From time to time, it’s instructive to look around and see what organisations are doing with business continuity. With business continuity management now an increasingly important part of good business practice, business schools are led to include this in their courses, and hopefully practise what they preach. A visit to the website of the London School of Economics shows that the LSE has defined plans and procedures in this area, although it also leaves one question open.
The LSE publishes its “Major Incident Initial Response Plan” (MIIRP) on its site. It’s a comprehensive document of 92 pages defining how personnel in the business school are to react in the event of any major incident to the campus or to student residences. There’s also a companion document, the Major Incident Business Recovery Plan, and the response plan itself is also “subject to regular testing”. The LSE has a director of business continuity; and a business continuity steering group with published meeting notes referencing various parts of the IT infrastructure and mentioning different vendor or system names.

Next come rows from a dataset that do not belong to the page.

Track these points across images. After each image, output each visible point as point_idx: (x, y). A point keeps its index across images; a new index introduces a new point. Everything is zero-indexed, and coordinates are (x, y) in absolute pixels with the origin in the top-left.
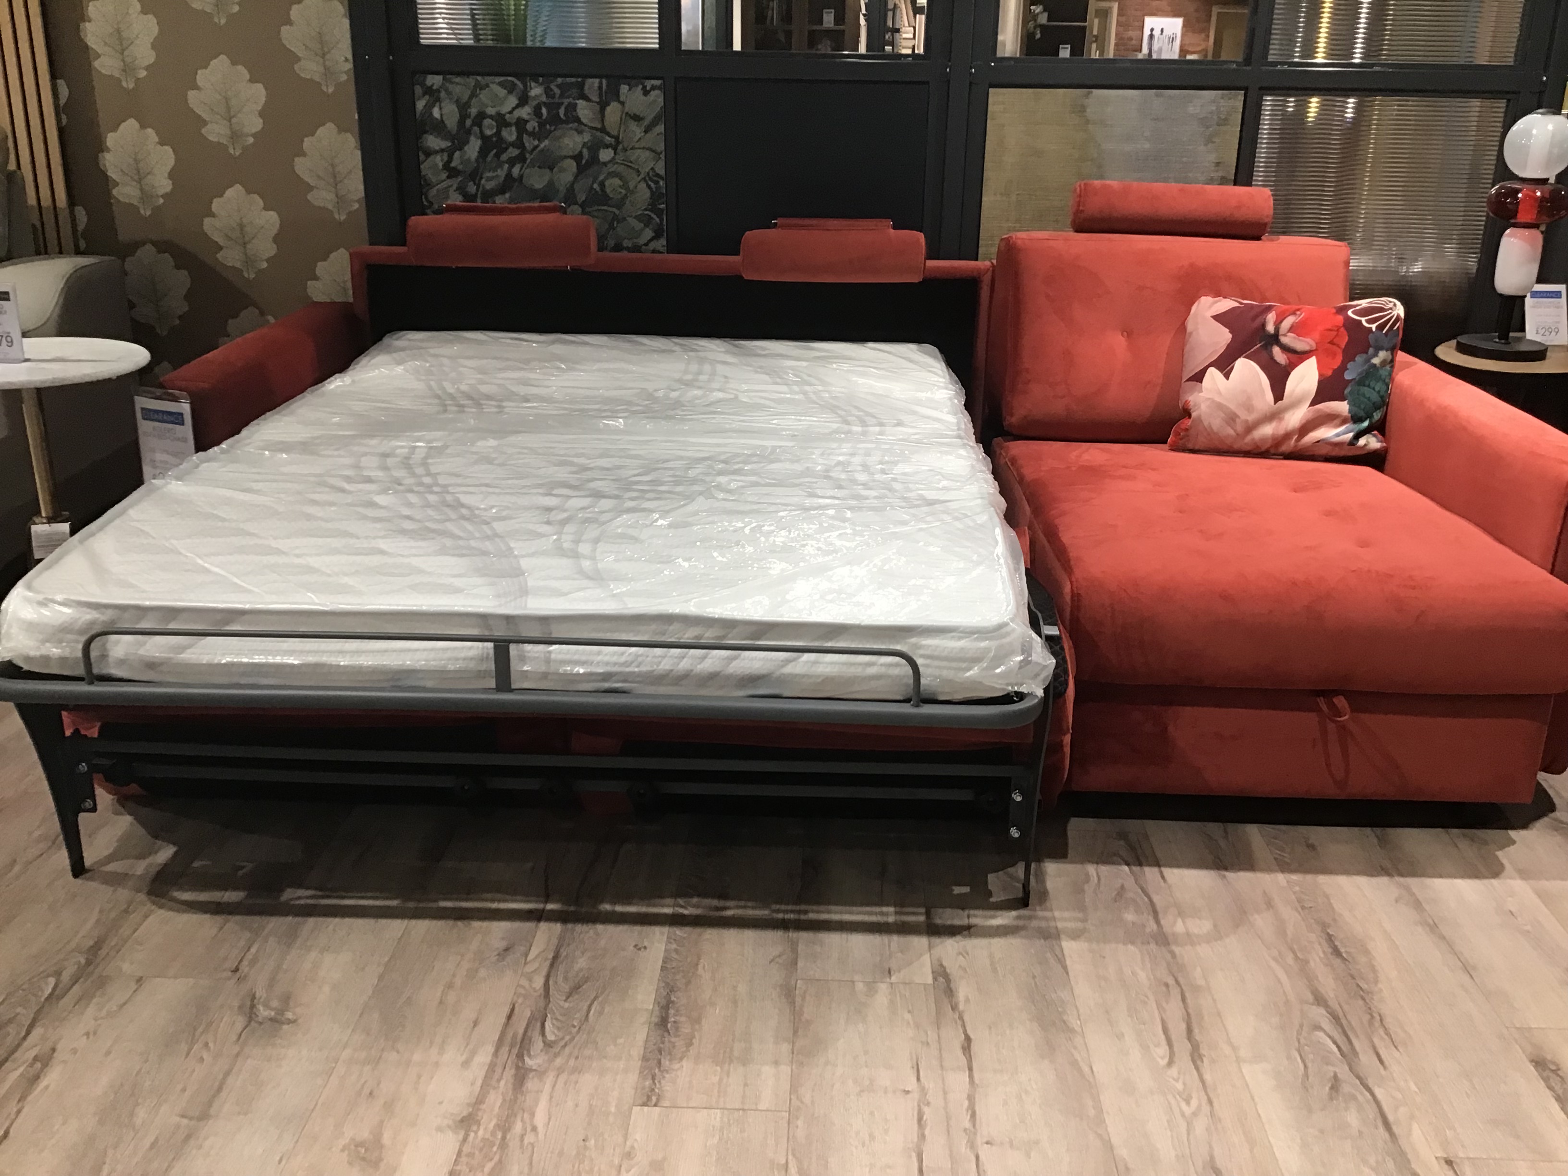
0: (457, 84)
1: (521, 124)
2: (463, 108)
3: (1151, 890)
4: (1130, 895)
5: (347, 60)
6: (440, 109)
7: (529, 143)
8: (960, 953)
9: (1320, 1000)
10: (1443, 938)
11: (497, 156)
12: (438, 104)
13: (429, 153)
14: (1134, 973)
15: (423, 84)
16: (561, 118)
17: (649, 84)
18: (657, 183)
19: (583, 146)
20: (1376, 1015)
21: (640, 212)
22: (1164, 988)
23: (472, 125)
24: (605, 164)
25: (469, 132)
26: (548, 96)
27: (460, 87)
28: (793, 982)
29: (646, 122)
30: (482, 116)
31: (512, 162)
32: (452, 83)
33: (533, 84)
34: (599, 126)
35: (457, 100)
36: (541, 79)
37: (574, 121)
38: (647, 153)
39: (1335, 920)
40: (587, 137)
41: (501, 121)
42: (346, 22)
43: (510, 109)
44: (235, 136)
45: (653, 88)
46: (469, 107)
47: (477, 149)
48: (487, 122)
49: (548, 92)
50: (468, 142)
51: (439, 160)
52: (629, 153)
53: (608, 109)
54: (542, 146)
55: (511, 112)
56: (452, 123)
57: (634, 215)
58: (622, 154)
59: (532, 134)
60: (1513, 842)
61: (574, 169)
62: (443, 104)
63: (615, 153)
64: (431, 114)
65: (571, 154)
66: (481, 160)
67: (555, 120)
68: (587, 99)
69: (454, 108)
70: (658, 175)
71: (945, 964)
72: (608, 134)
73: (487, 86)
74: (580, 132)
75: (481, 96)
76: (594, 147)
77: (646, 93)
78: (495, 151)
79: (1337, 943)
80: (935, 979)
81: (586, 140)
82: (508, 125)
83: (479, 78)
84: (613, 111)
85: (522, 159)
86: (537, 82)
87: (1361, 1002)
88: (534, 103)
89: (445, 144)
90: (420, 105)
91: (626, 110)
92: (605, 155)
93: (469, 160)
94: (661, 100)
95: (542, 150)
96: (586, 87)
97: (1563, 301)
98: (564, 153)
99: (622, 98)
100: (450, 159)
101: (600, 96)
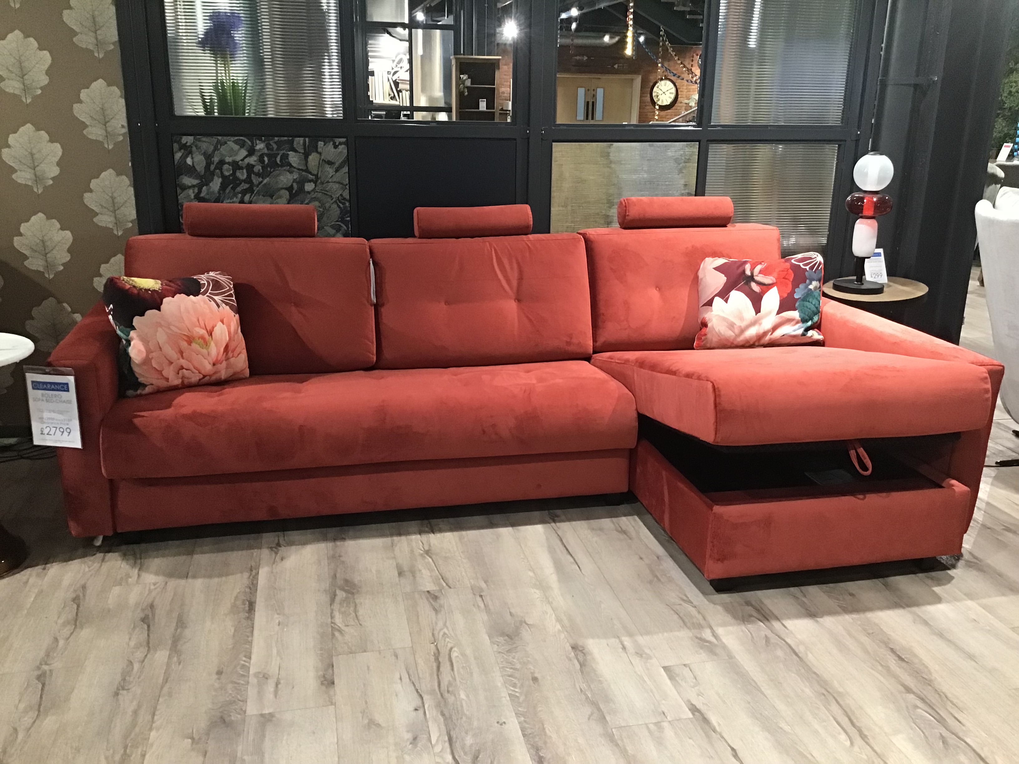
0: (205, 142)
1: (250, 167)
2: (208, 157)
3: (783, 636)
4: (773, 640)
5: (123, 126)
6: (192, 158)
7: (255, 180)
8: (698, 695)
9: (908, 690)
10: (949, 641)
11: (234, 188)
12: (190, 156)
13: (184, 188)
14: (802, 691)
15: (179, 142)
16: (277, 164)
17: (338, 141)
18: (344, 204)
19: (293, 182)
20: (942, 694)
21: (333, 223)
22: (823, 697)
23: (215, 169)
24: (309, 193)
25: (213, 174)
26: (268, 149)
27: (207, 144)
28: (610, 731)
29: (337, 165)
30: (222, 163)
31: (244, 192)
32: (200, 141)
33: (258, 142)
34: (304, 168)
35: (204, 153)
36: (263, 138)
37: (287, 166)
38: (337, 185)
39: (889, 639)
40: (296, 176)
41: (236, 166)
42: (122, 102)
43: (242, 158)
44: (38, 179)
45: (340, 144)
46: (213, 157)
47: (219, 185)
48: (226, 167)
49: (268, 146)
50: (212, 180)
51: (191, 193)
52: (324, 185)
53: (310, 158)
54: (265, 181)
55: (242, 160)
56: (200, 169)
57: (329, 225)
58: (320, 186)
59: (258, 175)
60: (952, 578)
61: (288, 197)
62: (194, 156)
63: (316, 186)
64: (185, 162)
65: (284, 186)
66: (221, 192)
67: (273, 165)
68: (296, 151)
69: (202, 158)
70: (344, 199)
71: (694, 703)
72: (310, 173)
73: (226, 143)
74: (291, 172)
75: (221, 149)
76: (301, 182)
77: (336, 147)
78: (231, 186)
79: (898, 653)
80: (693, 714)
81: (295, 178)
82: (241, 168)
83: (220, 138)
84: (313, 158)
85: (250, 190)
86: (261, 140)
87: (930, 688)
88: (259, 154)
89: (195, 182)
90: (178, 156)
91: (322, 157)
92: (309, 187)
93: (213, 193)
94: (345, 151)
95: (265, 184)
96: (295, 143)
97: (882, 258)
98: (280, 186)
99: (319, 150)
100: (200, 191)
101: (305, 149)
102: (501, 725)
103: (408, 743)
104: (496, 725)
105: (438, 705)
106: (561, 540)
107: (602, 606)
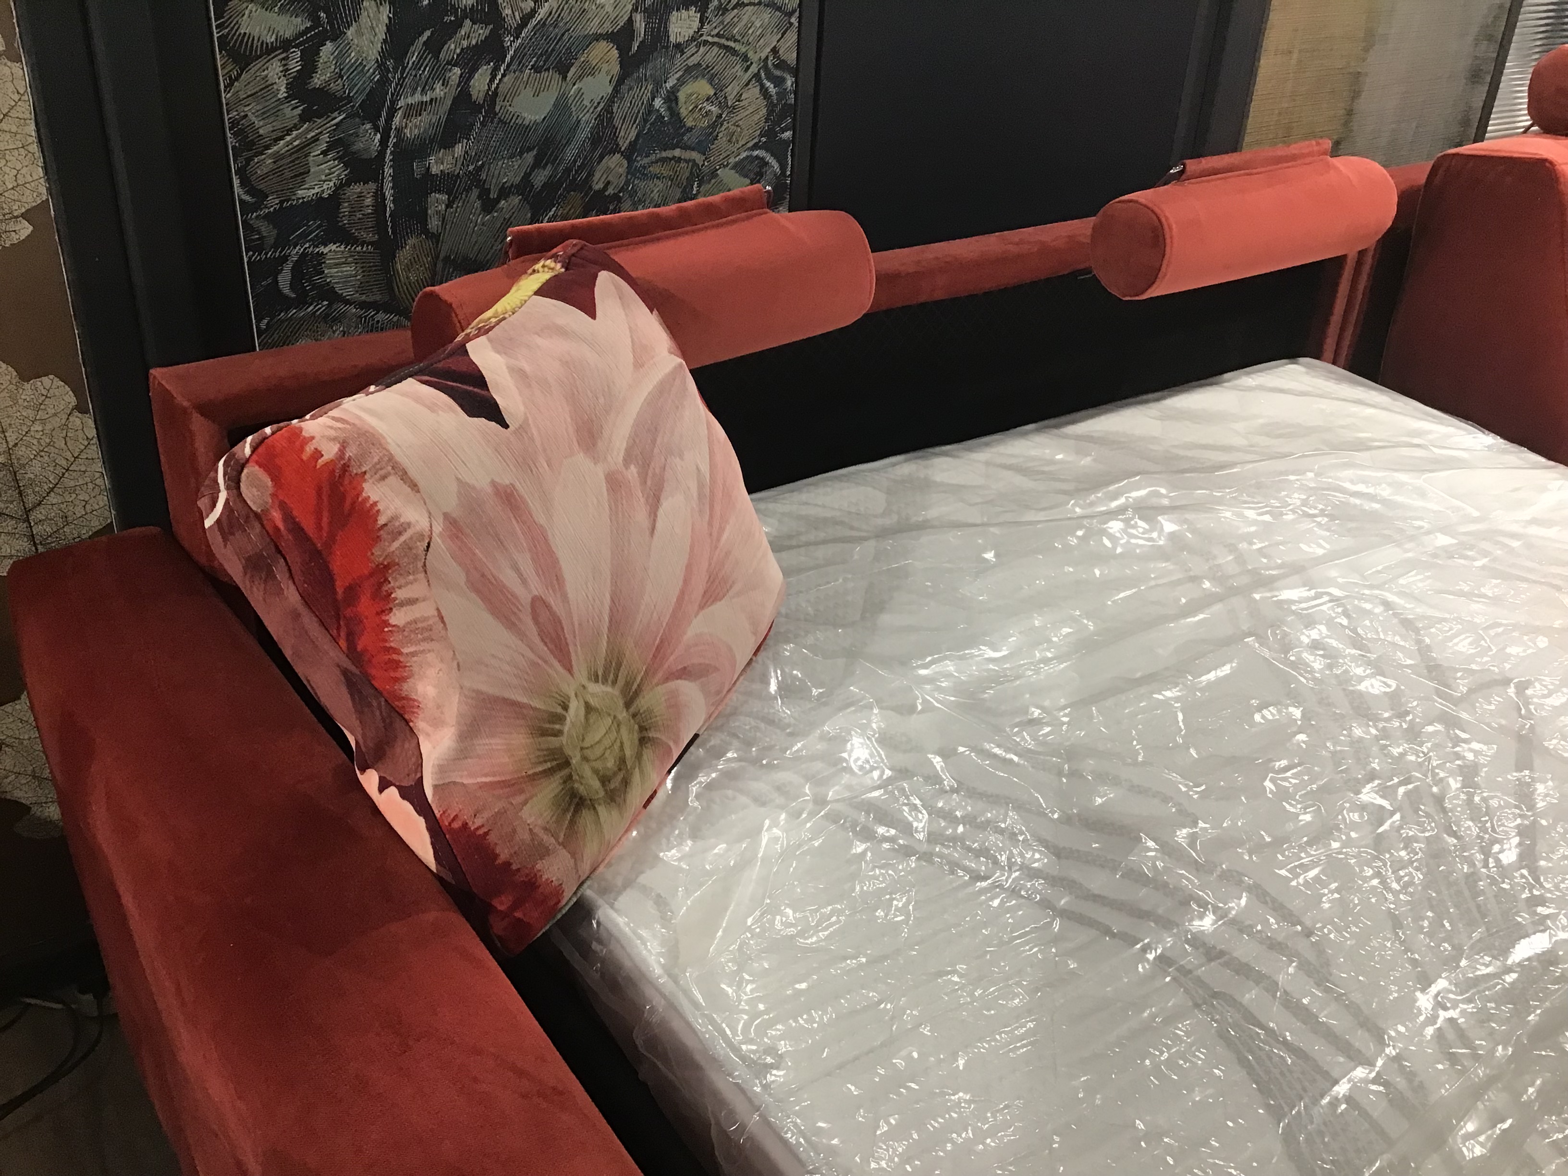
11: (434, 47)
13: (246, 54)
18: (778, 82)
19: (635, 9)
21: (744, 155)
24: (680, 47)
31: (470, 61)
38: (766, 14)
47: (381, 33)
51: (276, 73)
52: (728, 18)
57: (732, 160)
58: (716, 21)
61: (616, 69)
63: (702, 22)
65: (607, 27)
66: (390, 62)
70: (782, 65)
76: (659, 9)
78: (424, 34)
85: (494, 50)
89: (285, 24)
92: (681, 25)
93: (359, 68)
95: (543, 24)
98: (593, 27)
100: (310, 65)
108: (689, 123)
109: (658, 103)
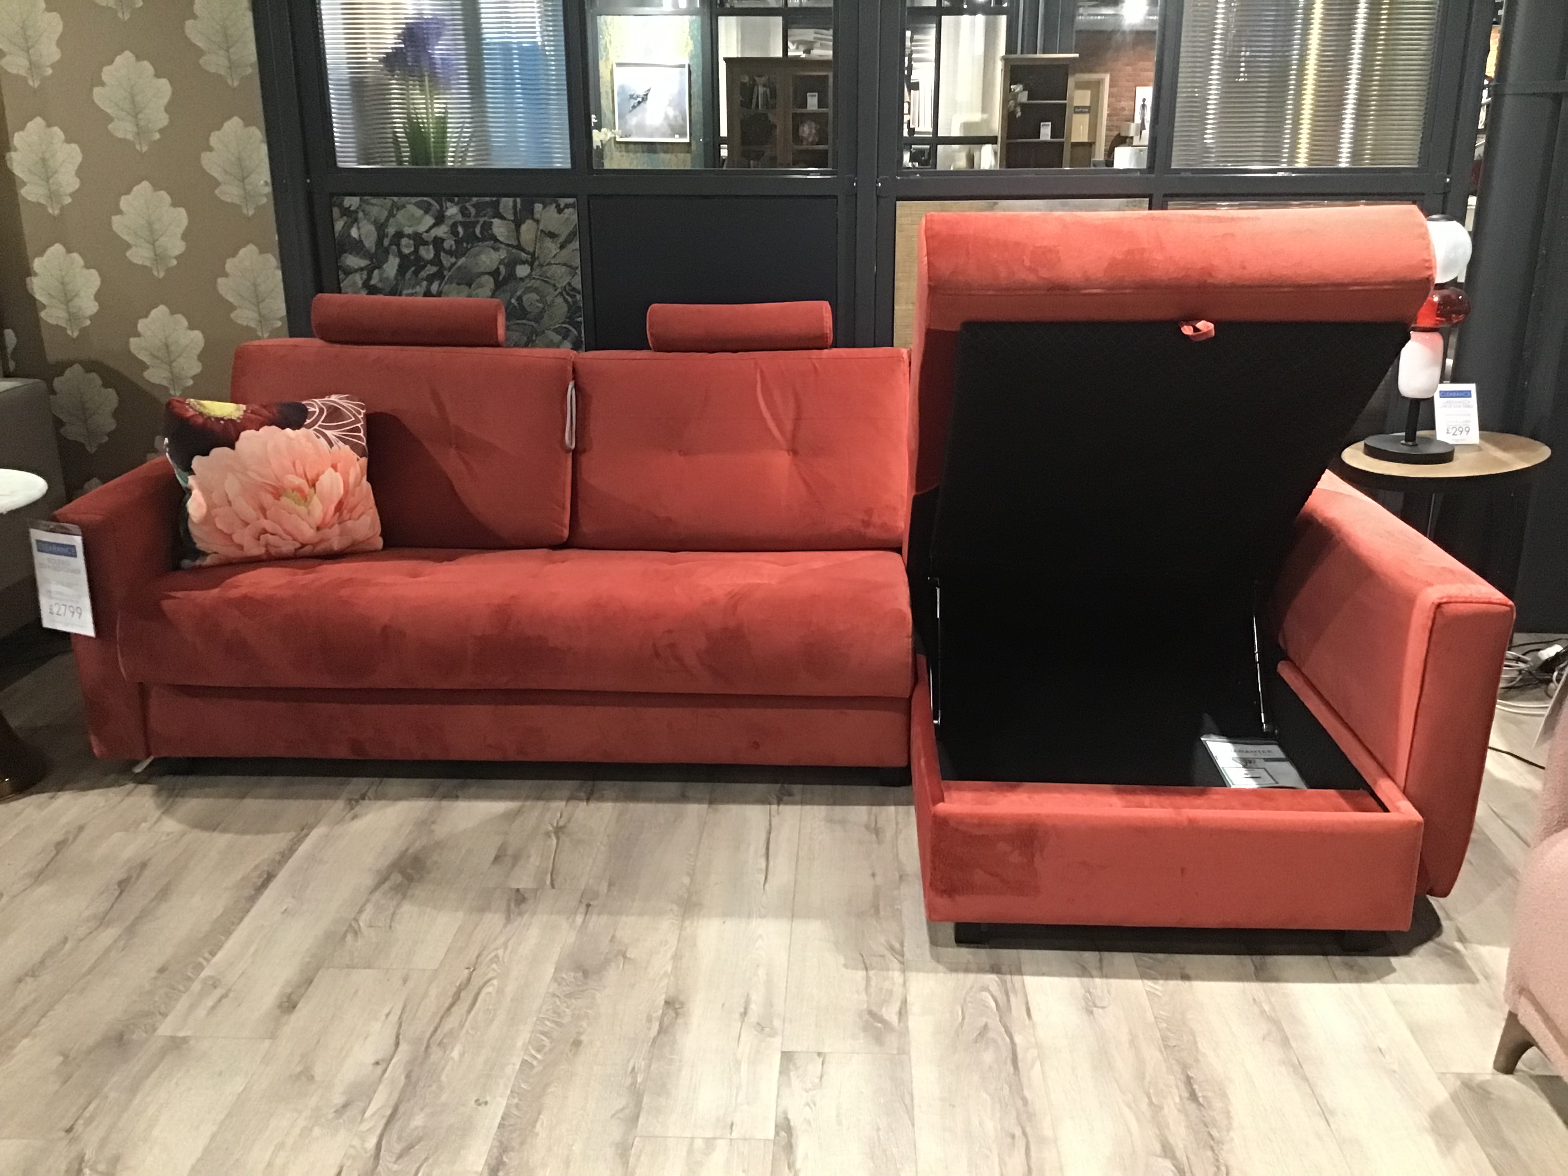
0: (375, 205)
1: (438, 242)
2: (381, 228)
3: (1014, 1030)
4: (991, 1034)
5: (266, 183)
6: (359, 229)
7: (447, 261)
8: (808, 1104)
9: (1167, 1151)
10: (1306, 1079)
11: (416, 273)
12: (355, 225)
13: (348, 272)
14: (981, 1124)
15: (340, 206)
16: (478, 238)
17: (563, 201)
18: (573, 296)
19: (500, 263)
20: (1223, 1168)
21: (557, 326)
22: (1009, 1140)
23: (391, 244)
24: (522, 279)
25: (387, 252)
26: (463, 215)
27: (378, 207)
28: (630, 1141)
29: (562, 239)
30: (399, 235)
31: (430, 279)
32: (368, 204)
33: (449, 204)
34: (515, 243)
35: (375, 221)
36: (456, 199)
37: (491, 239)
38: (564, 269)
39: (1197, 1060)
40: (503, 254)
41: (418, 240)
42: (264, 148)
43: (427, 228)
44: (159, 258)
45: (567, 206)
46: (387, 227)
47: (396, 267)
48: (404, 241)
49: (464, 211)
50: (386, 260)
51: (358, 279)
52: (545, 268)
53: (524, 227)
54: (459, 263)
55: (427, 231)
56: (370, 243)
57: (552, 327)
58: (538, 270)
59: (450, 253)
60: (1393, 970)
61: (492, 286)
62: (360, 225)
63: (532, 269)
64: (349, 235)
65: (488, 270)
66: (399, 278)
67: (471, 238)
68: (502, 218)
69: (372, 228)
70: (574, 289)
71: (790, 1116)
72: (523, 250)
73: (404, 206)
74: (496, 249)
75: (398, 216)
76: (511, 264)
77: (560, 211)
78: (413, 268)
79: (1195, 1087)
80: (777, 1133)
81: (502, 257)
82: (426, 243)
83: (395, 199)
84: (528, 229)
85: (439, 276)
86: (452, 201)
87: (1209, 1153)
88: (451, 222)
89: (363, 263)
90: (339, 225)
91: (541, 227)
92: (522, 271)
93: (387, 279)
94: (575, 217)
95: (460, 267)
96: (501, 206)
97: (1473, 400)
98: (482, 270)
99: (537, 216)
100: (370, 277)
101: (515, 214)
102: (480, 1105)
103: (333, 1110)
104: (472, 1103)
105: (411, 1062)
106: (769, 833)
107: (760, 942)
108: (529, 310)
109: (513, 301)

A business school is perhaps not a commercial enterprise in the sense of a manufacturing company, although competition between such schools often exists. Publishing this level of detail on its site might make sense for the LSE, but the open question is whether this would be a model for other organisations. In this age of security threats, notably non-technical but nonetheless effective social engineering, the more information made available to the public at large, the more clues on how to infiltrate such an organisation.
Perhaps the thinking is that any information made available to staff or students will invariably become available to any determined outside agency, so why not publish it openly – and perhaps that explains why the last published notes for the business continuity steering committee date from over two years ago, more recent meetings being kept more confidential?